Five Best: Hotels for Twitchers
From Himalayan hideaway to island idyll, wake up to hear the sweet sound of birdsong in these stylish retreats
Saturday 24 March 2007
Silky Oaks Lodge, Australia
Overlooking the Mossman River around 80km north of Cairns, Silky Oaks promises true Aussie wilderness with plenty of comfort. The 50 chic rooms - either river houses or tree houses - come with balconies, day-beds and hammocks. There's also a spa. Most visitors want to get even closer to nature, though. The 430 bird species within the surrounding Daintree Rainforest National Park include the rare cassowary and the lodge organises birdwatching cruises.
Silky Oaks Lodge, nr Port Douglas, Queensland, Australia (00 612 8296 8010; www.silkyoakslodge.com.au). Doubles start at AUS$590 (£238), including breakfast and guided walks.
Bird Island Lodge, Seychelles
The only hotel on Bird Island, this lodge has 24 comfortable chalets scattered among what was once a coconut plantation. Set 60 miles from the capital island of Mahé, this coral cay has oodles of soft, white sand and its own barrier reef. It's a barefoot kind of place, without TVs or air-conditioning, but thanks to careful management, it has excellent birdlife (including fairy terns, sooty terns, brown noddies, wedge-tailed shearwaters and white-tailed tropicbirds) as well as both green and hawksbill turtles.
Bird Island Lodge, Seychelles (00 248 224925; www.birdislandseychelles.com). Chalets start at €375 (£254), full board. Aardvark Safaris (01980 849160; www.aardvarksafaris.com) offers three nights' full board at Bird Island, four nights' B&B on Praslin Island and international flights from £2,075 per person.
Kalmatia Sangam, India
The Indian state of Uttaranchal once seemed firmly off the tourist track, but not any more. This spectacular region - at the foothills of the Himalayas - is drawing a growing following among independent, nature-minded travellers. Peppered with small, individual places to stay, one of the best of these is Kalmatia Sangam. A nine-roomed resort with a restaurant that specialises in local, organic produce and smart, understated décor, it also provides easy access to the Binsar Wildlife Sanctuary, with its pretty villages and cedar-covered mountains.
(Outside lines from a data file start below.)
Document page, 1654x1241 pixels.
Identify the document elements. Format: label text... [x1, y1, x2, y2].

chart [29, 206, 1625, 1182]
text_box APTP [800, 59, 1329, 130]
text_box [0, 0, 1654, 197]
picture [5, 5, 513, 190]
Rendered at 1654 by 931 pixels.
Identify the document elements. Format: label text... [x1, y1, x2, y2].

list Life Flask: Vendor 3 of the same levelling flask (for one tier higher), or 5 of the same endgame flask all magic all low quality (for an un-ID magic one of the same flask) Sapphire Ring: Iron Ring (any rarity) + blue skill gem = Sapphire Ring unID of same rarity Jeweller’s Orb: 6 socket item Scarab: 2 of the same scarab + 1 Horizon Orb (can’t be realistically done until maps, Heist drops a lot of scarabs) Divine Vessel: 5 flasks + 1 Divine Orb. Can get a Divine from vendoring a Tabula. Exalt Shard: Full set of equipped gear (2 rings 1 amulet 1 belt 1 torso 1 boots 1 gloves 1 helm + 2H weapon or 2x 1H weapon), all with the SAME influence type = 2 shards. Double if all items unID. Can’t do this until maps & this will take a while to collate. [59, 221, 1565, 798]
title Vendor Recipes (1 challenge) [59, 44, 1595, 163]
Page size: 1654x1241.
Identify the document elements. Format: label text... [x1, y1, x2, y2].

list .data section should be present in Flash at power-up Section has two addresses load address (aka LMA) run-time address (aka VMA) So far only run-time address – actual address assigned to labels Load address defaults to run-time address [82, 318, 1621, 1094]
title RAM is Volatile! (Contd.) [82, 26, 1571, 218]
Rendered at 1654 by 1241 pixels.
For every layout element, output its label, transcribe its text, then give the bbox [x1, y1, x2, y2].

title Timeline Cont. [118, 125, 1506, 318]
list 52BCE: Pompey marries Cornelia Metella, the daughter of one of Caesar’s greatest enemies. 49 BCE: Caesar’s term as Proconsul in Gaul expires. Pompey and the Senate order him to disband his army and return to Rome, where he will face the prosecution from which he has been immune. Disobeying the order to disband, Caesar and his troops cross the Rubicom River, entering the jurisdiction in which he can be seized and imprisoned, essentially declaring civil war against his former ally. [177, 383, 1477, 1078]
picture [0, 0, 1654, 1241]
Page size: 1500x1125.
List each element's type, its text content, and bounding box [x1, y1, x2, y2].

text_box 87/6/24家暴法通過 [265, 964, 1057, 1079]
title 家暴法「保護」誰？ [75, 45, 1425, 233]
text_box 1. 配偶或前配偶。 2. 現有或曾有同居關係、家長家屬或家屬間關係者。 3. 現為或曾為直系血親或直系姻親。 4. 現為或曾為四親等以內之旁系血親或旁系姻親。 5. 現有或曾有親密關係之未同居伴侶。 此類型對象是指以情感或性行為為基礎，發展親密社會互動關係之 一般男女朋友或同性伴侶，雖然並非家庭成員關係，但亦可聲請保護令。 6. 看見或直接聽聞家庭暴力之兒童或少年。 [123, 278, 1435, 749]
Kalmatia Sangam, Kalimat Estate, Almora, Uttaranchal, India (00 91 59 62 231 572; www.kalmatia-sangam.com). Doubles start at €77 (£55), including breakfast.
A Stone's Throw Away, Bahamas
A Stone's Throw Away is a 10-room boutique hotel set at the quieter, west end of New Providence (the country's main island), and offers gingerbread architecture and an atmospheric wrap-around terrace. More importantly for birdwatchers, it's also handy for getting out to the island's best bird-viewing spots. If you're not sure where to start, contact Carolyn Wardle, (www.bahamasoutdoors.com)who runs excellent birding tours. Species include stripe-headed tanagers, Caribbean doves, Bahama woodstars, Cuban grassquits and Antillean nighthawks.
A Stone's Throw Away, Gambier, near Nassau, New Providence, The Bahamas (001 242 327 7030; www.astonesthrowaway.com).Doubles start at US$175 (£97), including breakfast.
Cavens Country House Hotel, Scotland
This small hotel sits by the Solway coast, not far from Dumfries. Known for its food (its restaurant makes good use of local produce, including delicious cheeses from Loch Arthur creamery), the hotel also gives guests easy access to birding sites, including Mersehead Nature Reserve, the Caerlaverock Centre and the Galloway Kite Trail. For those who'd like guidance, the hotel organises dedicated bird weekends; the next one runs on 10 and 11 November.
Cavens Country House Hotel, Kirkbean, by Dumfries, Scotland (01387 880234; www.cavens.com). Doubles start at £125, half board. Two-night bird weekends cost £485 per couple, including breakfast, packed lunch, RSPB-led excursions and dinner with wine.